Problem requirements
Please repeat the entire listing verbatim and keep the pictures out.
======== Data listing ========
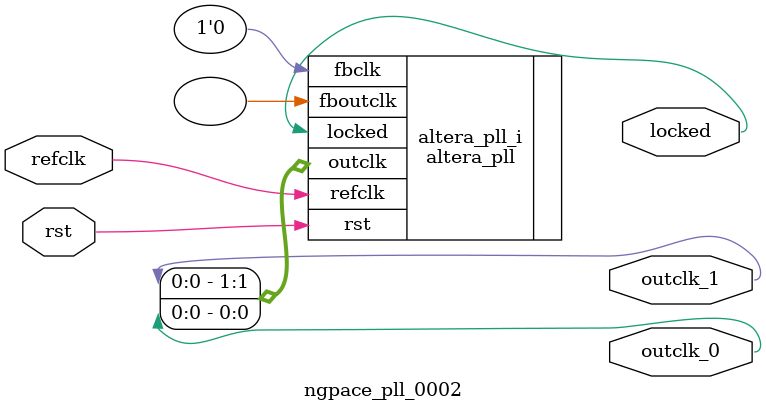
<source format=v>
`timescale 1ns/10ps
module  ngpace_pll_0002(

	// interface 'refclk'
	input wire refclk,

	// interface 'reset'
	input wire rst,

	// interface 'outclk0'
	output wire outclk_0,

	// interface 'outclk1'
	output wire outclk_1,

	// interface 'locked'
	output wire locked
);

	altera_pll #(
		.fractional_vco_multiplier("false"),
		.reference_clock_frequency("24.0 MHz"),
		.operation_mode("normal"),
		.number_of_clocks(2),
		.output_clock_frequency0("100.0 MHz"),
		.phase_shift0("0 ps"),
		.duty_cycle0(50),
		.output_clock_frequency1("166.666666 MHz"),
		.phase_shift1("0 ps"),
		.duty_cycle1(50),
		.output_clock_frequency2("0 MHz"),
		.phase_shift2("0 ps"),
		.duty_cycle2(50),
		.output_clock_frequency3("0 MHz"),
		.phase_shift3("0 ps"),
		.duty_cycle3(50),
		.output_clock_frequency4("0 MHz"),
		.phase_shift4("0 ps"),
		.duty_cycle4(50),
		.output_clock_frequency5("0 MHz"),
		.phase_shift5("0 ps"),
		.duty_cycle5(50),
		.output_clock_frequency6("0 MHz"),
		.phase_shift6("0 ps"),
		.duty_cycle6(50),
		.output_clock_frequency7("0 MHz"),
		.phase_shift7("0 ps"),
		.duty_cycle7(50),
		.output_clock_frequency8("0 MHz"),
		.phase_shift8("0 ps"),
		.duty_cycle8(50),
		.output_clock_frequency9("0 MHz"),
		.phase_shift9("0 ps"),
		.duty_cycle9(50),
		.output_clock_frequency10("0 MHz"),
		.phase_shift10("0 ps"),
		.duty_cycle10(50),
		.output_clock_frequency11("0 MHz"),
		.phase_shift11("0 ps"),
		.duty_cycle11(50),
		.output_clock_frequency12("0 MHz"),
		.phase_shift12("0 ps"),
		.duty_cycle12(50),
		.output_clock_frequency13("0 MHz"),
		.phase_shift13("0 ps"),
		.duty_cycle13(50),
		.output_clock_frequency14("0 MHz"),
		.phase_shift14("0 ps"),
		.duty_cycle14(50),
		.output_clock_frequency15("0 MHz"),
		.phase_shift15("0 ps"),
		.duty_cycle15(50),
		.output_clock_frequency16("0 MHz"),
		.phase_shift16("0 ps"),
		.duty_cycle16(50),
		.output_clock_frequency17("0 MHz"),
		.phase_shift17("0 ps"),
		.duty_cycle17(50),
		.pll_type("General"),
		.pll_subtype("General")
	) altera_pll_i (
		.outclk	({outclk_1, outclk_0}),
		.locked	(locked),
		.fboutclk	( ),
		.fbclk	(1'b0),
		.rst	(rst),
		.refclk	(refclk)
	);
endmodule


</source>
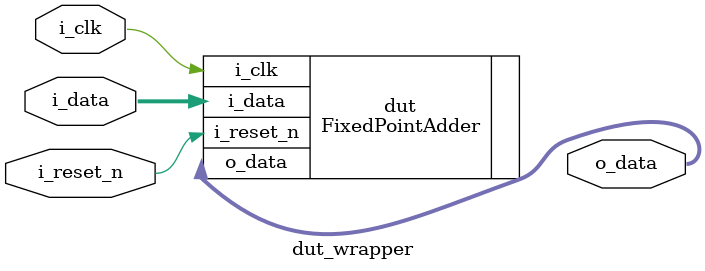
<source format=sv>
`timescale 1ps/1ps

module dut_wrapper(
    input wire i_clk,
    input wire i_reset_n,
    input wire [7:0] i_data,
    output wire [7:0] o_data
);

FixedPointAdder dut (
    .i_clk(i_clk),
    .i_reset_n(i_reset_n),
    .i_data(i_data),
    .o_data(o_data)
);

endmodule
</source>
========
Written solution
<source format=v>
`timescale 1ns/10ps
module  ngpace_pll_0002(

	// interface 'refclk'
	input wire refclk,

	// interface 'reset'
	input wire rst,

	// interface 'outclk0'
	output wire outclk_0,

	// interface 'outclk1'
	output wire outclk_1,

	// interface 'locked'
	output wire locked
);

	altera_pll #(
		.fractional_vco_multiplier("false"),
		.reference_clock_frequency("24.0 MHz"),
		.operation_mode("normal"),
		.number_of_clocks(2),
		.output_clock_frequency0("100.0 MHz"),
		.phase_shift0("0 ps"),
		.duty_cycle0(50),
		.output_clock_frequency1("166.666666 MHz"),
		.phase_shift1("0 ps"),
		.duty_cycle1(50),
		.output_clock_frequency2("0 MHz"),
		.phase_shift2("0 ps"),
		.duty_cycle2(50),
		.output_clock_frequency3("0 MHz"),
		.phase_shift3("0 ps"),
		.duty_cycle3(50),
		.output_clock_frequency4("0 MHz"),
		.phase_shift4("0 ps"),
		.duty_cycle4(50),
		.output_clock_frequency5("0 MHz"),
		.phase_shift5("0 ps"),
		.duty_cycle5(50),
		.output_clock_frequency6("0 MHz"),
		.phase_shift6("0 ps"),
		.duty_cycle6(50),
		.output_clock_frequency7("0 MHz"),
		.phase_shift7("0 ps"),
		.duty_cycle7(50),
		.output_clock_frequency8("0 MHz"),
		.phase_shift8("0 ps"),
		.duty_cycle8(50),
		.output_clock_frequency9("0 MHz"),
		.phase_shift9("0 ps"),
		.duty_cycle9(50),
		.output_clock_frequency10("0 MHz"),
		.phase_shift10("0 ps"),
		.duty_cycle10(50),
		.output_clock_frequency11("0 MHz"),
		.phase_shift11("0 ps"),
		.duty_cycle11(50),
		.output_clock_frequency12("0 MHz"),
		.phase_shift12("0 ps"),
		.duty_cycle12(50),
		.output_clock_frequency13("0 MHz"),
		.phase_shift13("0 ps"),
		.duty_cycle13(50),
		.output_clock_frequency14("0 MHz"),
		.phase_shift14("0 ps"),
		.duty_cycle14(50),
		.output_clock_frequency15("0 MHz"),
		.phase_shift15("0 ps"),
		.duty_cycle15(50),
		.output_clock_frequency16("0 MHz"),
		.phase_shift16("0 ps"),
		.duty_cycle16(50),
		.output_clock_frequency17("0 MHz"),
		.phase_shift17("0 ps"),
		.duty_cycle17(50),
		.pll_type("General"),
		.pll_subtype("General")
	) altera_pll_i (
		.outclk	({outclk_1, outclk_0}),
		.locked	(locked),
		.fboutclk	( ),
		.fbclk	(1'b0),
		.rst	(rst),
		.refclk	(refclk)
	);
endmodule


</source>
<source format=sv>
`timescale 1ps/1ps

module dut_wrapper(
    input wire i_clk,
    input wire i_reset_n,
    input wire [7:0] i_data,
    output wire [7:0] o_data
);

FixedPointAdder dut (
    .i_clk(i_clk),
    .i_reset_n(i_reset_n),
    .i_data(i_data),
    .o_data(o_data)
);

endmodule
</source>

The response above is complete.